**Provided data**
"""

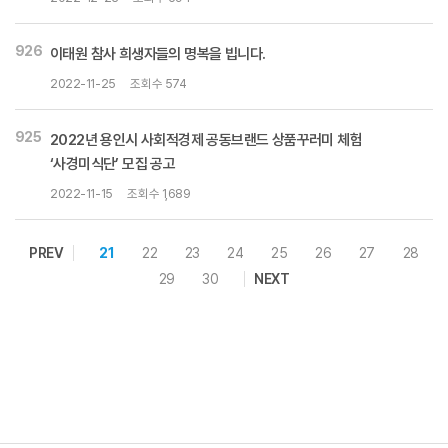
926
이태원 참사 희생자들의 명복을 빕니다.
2022-11-25
조회수 574
925
2022년 용인시 사회적경제 공동브랜드 상품꾸러미 체험
‘사경미식단’ 모집 공고
2022-11-15
조회수 1,689
PREV
21
22
23
24
25
26
27
28
29
30
NEXT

"""

**Activity**
Copy the text read from every row above line for line, without changes, and leave the pictures out.

**Completed exercise**
926
이태원 참사 희생자들의 명복을 빕니다.
2022-11-25
조회수 574
925
2022년 용인시 사회적경제 공동브랜드 상품꾸러미 체험
‘사경미식단’ 모집 공고
2022-11-15
조회수 1,689
PREV
21
22
23
24
25
26
27
28
29
30
NEXT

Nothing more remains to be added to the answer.